Si acciono el ya vetusto cinexin de mis primeros recuerdos, la década de los ochenta aparece como una nube vertiginosa, borrosa por momentos, pero que deja entrever la suficiente claridad para distinguir desde mis ojos de curioso retaco los trazos fundamentales de un cuadro al que recurro con frecuencia en mi búsqueda continua del punto fijo.
La cinta VHS de mi memoria comenzó la grabación cuando los personajes principales y el drama ya estaban ahí. Comienza la película, que no mi defectuosa reproducción, con la invasión soviética de Afganistán y el boicot americano a los juegos de Moscú. Cuando parecía que volvía a empezar, John Lennon nos dejó en cierta manera aunque nunca se fue, y Reagan cautivó con su profesional oratoria de actor de Hollywood a una América ahogada por el dragón de la recesión, y en la que salía más barato pedir prestado a la mafia que al banco de supuesta confianza. En nuestra tierra de conejos, Felipe llegó del barrio de la Estrella, al Este de Sainz de Baranda, entre promesas de un cambio que se produjo, aunque el final del cuento no fuera todo lo feliz que se barruntaba, quedando como epílogo un sonoro divorcio de ese Alfonso de combativo apellido que levantaba el brazo de su compañero ante la multitud expectante delante del hotel Palace.

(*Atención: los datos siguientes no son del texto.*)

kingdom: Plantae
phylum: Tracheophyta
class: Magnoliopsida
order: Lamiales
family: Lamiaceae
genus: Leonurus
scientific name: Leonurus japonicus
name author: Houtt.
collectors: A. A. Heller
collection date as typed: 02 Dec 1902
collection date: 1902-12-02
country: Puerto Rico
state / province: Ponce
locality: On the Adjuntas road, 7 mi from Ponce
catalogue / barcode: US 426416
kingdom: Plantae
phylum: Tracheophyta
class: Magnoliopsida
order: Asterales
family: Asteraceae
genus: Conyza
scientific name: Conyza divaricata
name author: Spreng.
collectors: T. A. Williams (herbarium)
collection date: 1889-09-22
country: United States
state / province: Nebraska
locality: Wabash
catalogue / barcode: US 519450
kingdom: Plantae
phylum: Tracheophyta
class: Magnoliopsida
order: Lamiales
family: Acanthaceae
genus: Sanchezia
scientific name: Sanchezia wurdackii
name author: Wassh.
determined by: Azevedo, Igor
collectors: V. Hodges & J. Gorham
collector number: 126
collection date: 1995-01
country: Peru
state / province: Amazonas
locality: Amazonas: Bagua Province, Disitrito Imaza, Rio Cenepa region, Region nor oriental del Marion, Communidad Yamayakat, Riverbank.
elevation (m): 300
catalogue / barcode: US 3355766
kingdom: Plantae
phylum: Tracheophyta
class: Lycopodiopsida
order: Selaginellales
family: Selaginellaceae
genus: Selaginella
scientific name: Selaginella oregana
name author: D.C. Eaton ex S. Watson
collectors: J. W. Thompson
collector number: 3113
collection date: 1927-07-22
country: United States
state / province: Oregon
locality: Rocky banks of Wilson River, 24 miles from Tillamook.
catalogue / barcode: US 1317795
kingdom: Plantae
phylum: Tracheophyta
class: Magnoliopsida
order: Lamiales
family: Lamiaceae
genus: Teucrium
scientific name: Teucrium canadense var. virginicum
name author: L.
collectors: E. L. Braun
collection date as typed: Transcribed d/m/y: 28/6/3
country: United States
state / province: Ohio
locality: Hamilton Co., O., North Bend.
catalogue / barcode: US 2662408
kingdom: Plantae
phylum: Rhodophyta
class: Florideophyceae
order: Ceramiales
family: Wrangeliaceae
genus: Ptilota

Recorro por fin entonces mi propio metraje al distinguir a mi padre, delgado y con el primer botón de la camisa desabrochado, con los ojos como platos, al calor de las estrellas. Me parece todavía distinguir el blazer y la poblada barba de Ramón Trecet. A su vera, Vicente Salaner. Tardes de ajedrez entre ducados y la casa llena de novelas de espías de un tiempo ya en los libros.
Ante el primer amago de carta de ajuste, y tras un paso demasiado fugaz quizá por las alegres navidades en casa de los abuelos, distingo entre la niebla de una cinta ya algo menos magnética la permanente de mi madre, que proféticamente indicaba una constancia en su labor y cariño que sigue estando de actualidad. Advierto cierta saturación en el contraste, aparentemente irresoluble desde el mando a distancia neuronal que controla la incierta navegación por mis orígenes. Y es entonces cuando me llega la iluminación que pone broche al esfuerzo. Los 80 fueron de eso. De posiciones encontradas y visiones contrapuestas. La zurda genial pero malhumorada de McEnroe contra la frialdad robótica pero eficaz del machacón Lendl. El soberbio, no sólo por su calidad, Madrid de la Quinta de Buitre contra un alicaído pero emergente Barcelona todavía de diván. El estilista González frente al competitivo Abascal. Karpov, el rey de las ventajas minúsculas, frente al tigre enjaulado Kasparov. El exquisito Norris contra el esforzado Martín. Los bloques de la Guerra Fría, y Alemania dividida.
Me alegra que la década acabara con algo de esperanza. Lo mismo que un Karpov ya con nieve en las sienes intentó visitar en la cárcel a su irreconciliable rival unos años después, denunciando con el gesto la persecución política de los disidentes, el muro cayó en aquél noviembre del 89. Ambos acontecimientos, en lo grande y lo pequeño, estuvieron cronológicamente separados. Pero me parecen simbólicos de que al final los enemigos no lo son tanto, aunque toda una década se dedicara a subrayar lo que nos separa. Así que sí, en efecto. Australian Blonde tiene toda la razón y llega el fundido a negro con su sintética conclusión. Lakers and Celtics....eso fueron los 80. y a mí me gustaría pensar en un final atemporal con los dos equipos abrazados en el centro del campo.